Report: Midwest cities fail to crack NerdWallet’s top 15 for tech jobs

By October 16, 2017

While the Midwest continues to attract startups and investors as an alternative tech hub to Silicon Valley, its cities fail to crack NerdWallet’s top 15 as the best places for tech jobs in the country.

Madison, Wisconsin, was the highest Midwest city ranked (16th) in a recent report which attempts to rank US metro areas by their balance of tech-sector opportunity and cost of living.

NerdWallet analyzed 381 US metro areas with populations over 50,000 using data from the Labor Department’s Bureau of Labor Statistics and the US Census Bureau’s American Community Survey. The report weighed up the number of tech employees per 1,000 jobs, median tech-job wage, and median rent to form an understanding of the level of opportunity in a given city’s tech hub compared to the standard of living provided.

The proportional measure of tech jobs lacks the understanding of opportunity which a supply-demand analysis would provide, but it does raise an interesting point: big players make a big difference. The study found that cities which hosted federal government tech agencies or offices, or offices of Silicon Valley’s finest, scored much higher in the final ranking.

The need for big players is something the region should be acutely aware of. Previous reporting on Techli has identified the community approach to tech in the Midwest, often revolving around events and the establishment of local incubators. While this is all good stuff, it still lacks the punch that big-player presence could provide the region.

And big means big, Indianapolis is host to ExactTarget, often credited with inspiring the local tech scene especially since it was bought out by Salesforce; but that doesn’t quite seem to cut it, Indianapolis came in 58th on the report.
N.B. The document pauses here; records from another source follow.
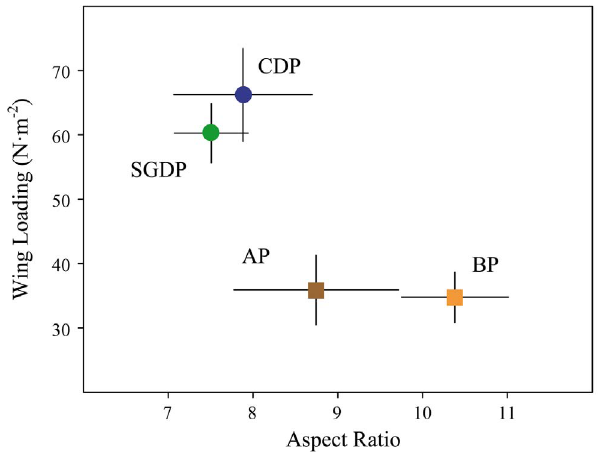
Figure 10. Flight performance descriptors. Mean 6 SD of wing loading and aspect ratio of four species of small petrel measured during incubation at Bird Island, South Georgia in summer 2010/11. Species abbreviations: AP (Antarctic prion), BP (blue petrel), CDP (common diving petrel) and SGDP (South Georgian diving petrel). All n=15.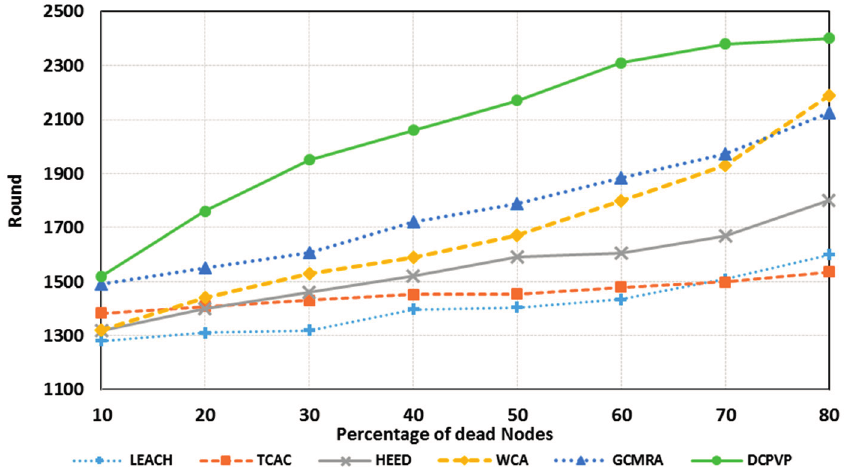
Figure 15. The percentage of dead nodes in random distribution for 150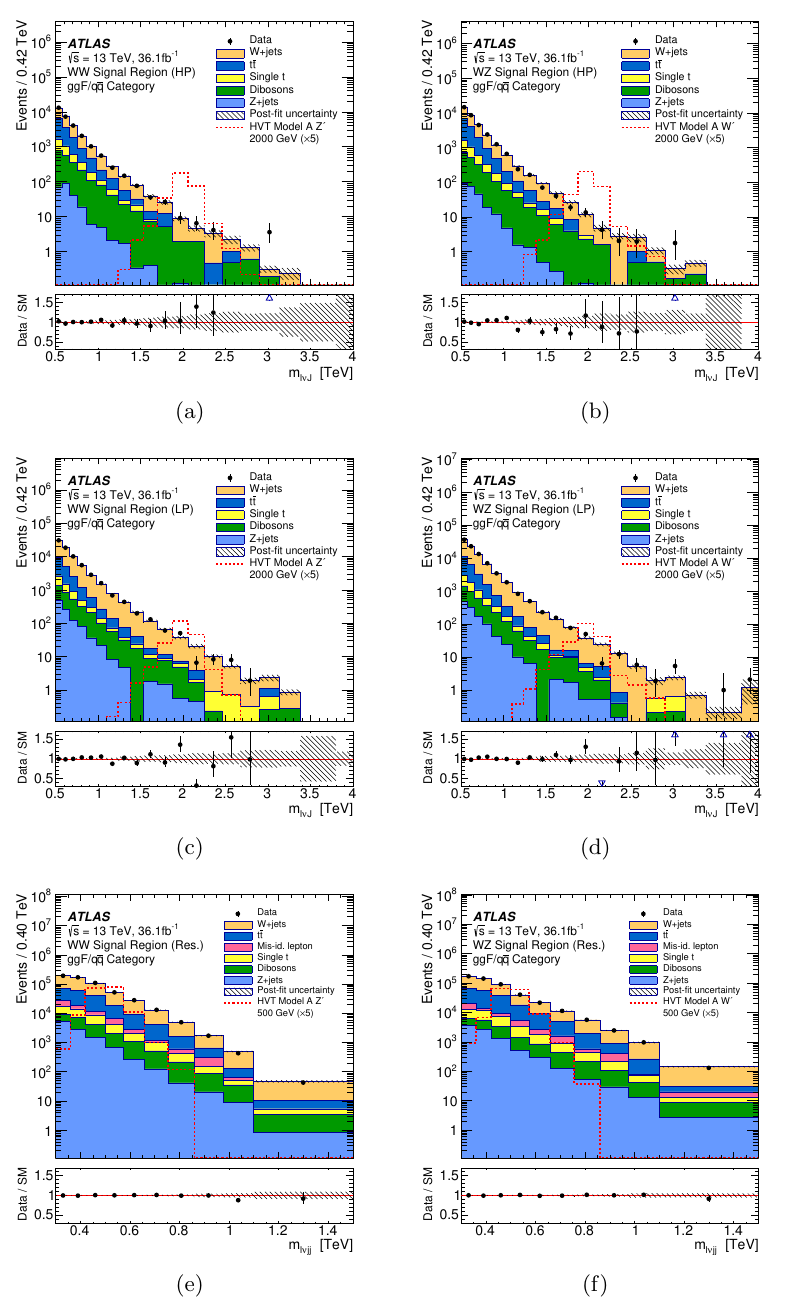
Figure 5 . Post-(cid:12)t signal region m ( WV ) distributions in the ggF = q(cid:22)q category. The merged high- purity (HP) sample of (a) WW and (b) WZ events, the merged low-purity (LP) sample of (c) WW and (d) WZ events and the resolved (Res.) sample of (e) WW and (f) WZ events are presented. The expected background is shown after the pro(cid:12)le likelihood (cid:12)t to the data, and signal predictions are overlaid. The HVT Model A signal at 2000 GeV is presented for the merged analysis, while the 500 GeV signal is shown in the resolved topology. The band denotes the statistical and systematic uncertainty in the background after the (cid:12)t to the data. The lower panels show the ratio of the ob- served data to the estimated SM background. The distribution of events is shown per mass interval corresponding to the penultimate bin width, while the over(cid:13)ow events are included in the last bin.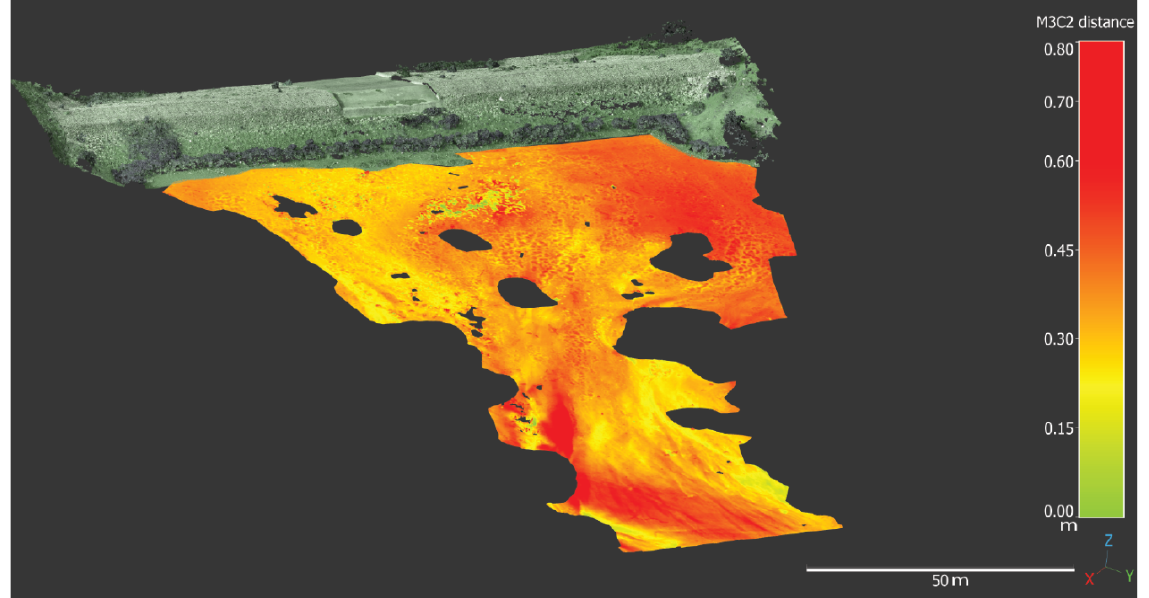
Figure 8. Annual topsoil vertical difference estimated using the M 3 C 2 algorithm application (2020–2021).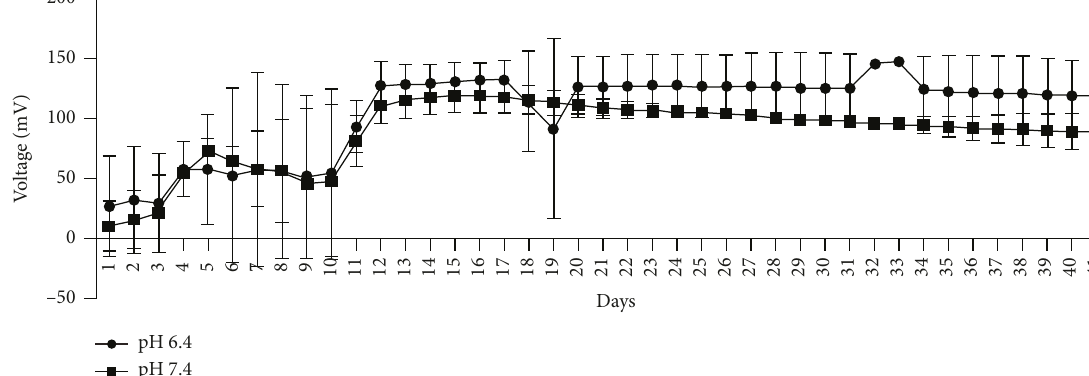
Figure 3: Daily average voltage (mV) recordings from a dual-chambered MFC (5cm 2 electrodes) unit with H. salinarum as the anodic organism at either pH 6.4 or 7.4 at a ratio of 1:24, maintained at 37 ° C, with constant shaking at 50rpm. Each data point is the daily average voltage (mV) recorded every 30 minutes over 42 days from two separate trials at each pH. The voltage was higher ( p � 0 . 01) when the anolyte and catholyte were at pH 6.4 compared to 7.4, as per unpaired T -test with Welch correction. Table 1: Summary of results on the effect of electrode surface area and oscillation on voltage, current, and power density generation. Total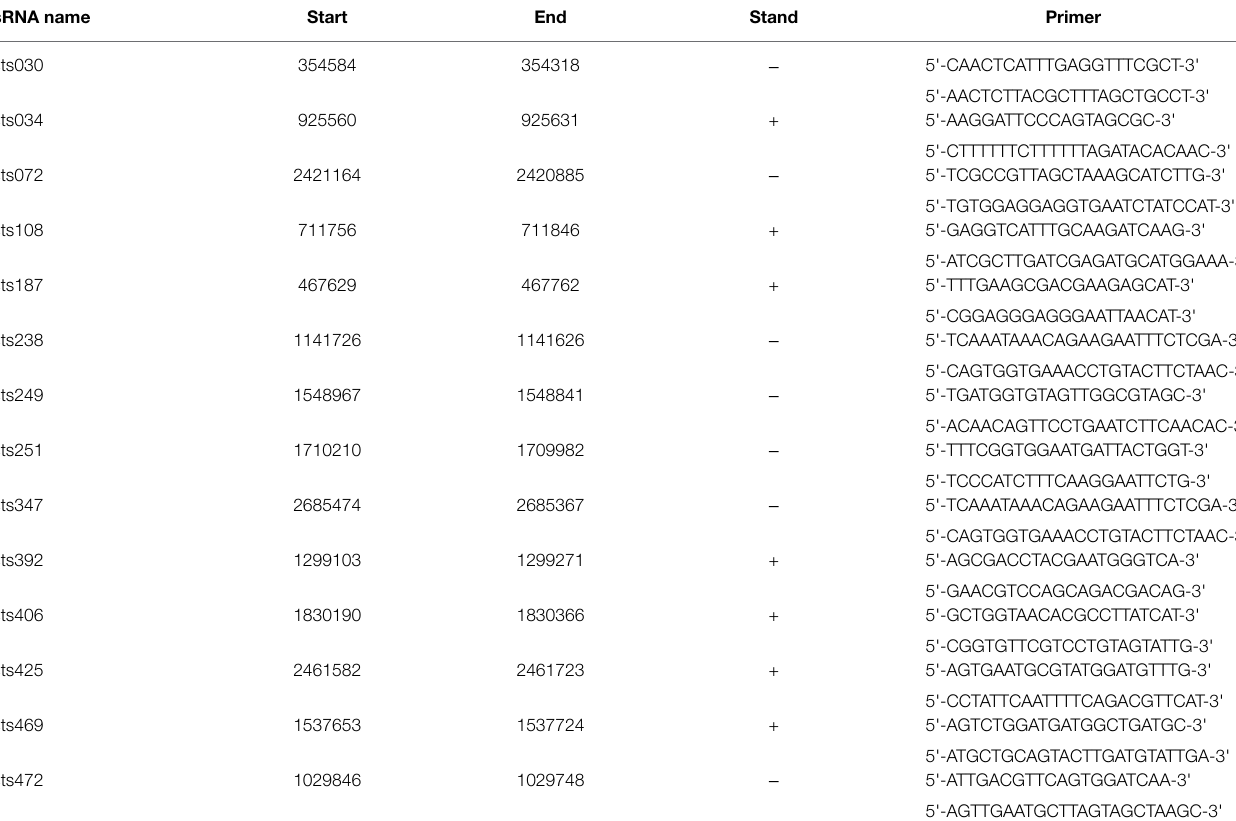
TABLE 1 | The 14 selected candidate sRNAs for RT-PCR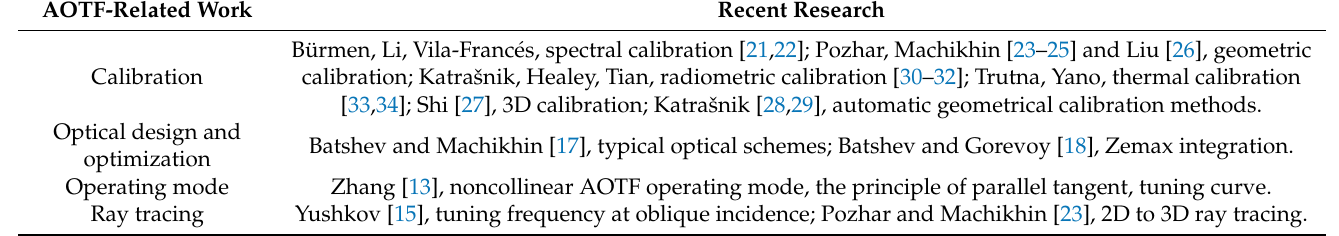
Table 1. The works related to AOTF in recent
So, while the incubators, events, and competitions should continue their grass-roots development, the big politician-like swings through the region from Mark Zuckerberg and Tim Cook should be judged as successful on the caveat that they precipitate some presence in the region. Further, if I were a politician in the Midwest right now, I’d be lobbying Amazon hard to host their second headquarters.

The report also brings light to the oft-discussed deciding factor of living costs, showing that if costs are higher, wages tend to be higher. This is good and bad news for the Midwest. While it might dampen its cheaper rent as an advantage for workers, cheaper labor is still attractive to companies looking to move to the region.

And with the manufacturing sector in supposed decline, and the Midwest host to some of the nations most distressed tech hubs, the opportunity to provide affordable living is something that could be capitalized on.

Overall, the report is an attempt to measure an incredibly complicated interaction effect, and so should be viewed in the context of other relevant dependent and independent variables. Rent and salaries, for example, are slow-moving metrics which change over long periods of time and any invocation of them can only considered a retrospective.

The report doesn’t necessarily devalue local efforts to drive innovation and skills, but the need for some big tech players to enter the region and step up development should be a key focus for those intent on building the Midwest tech sector.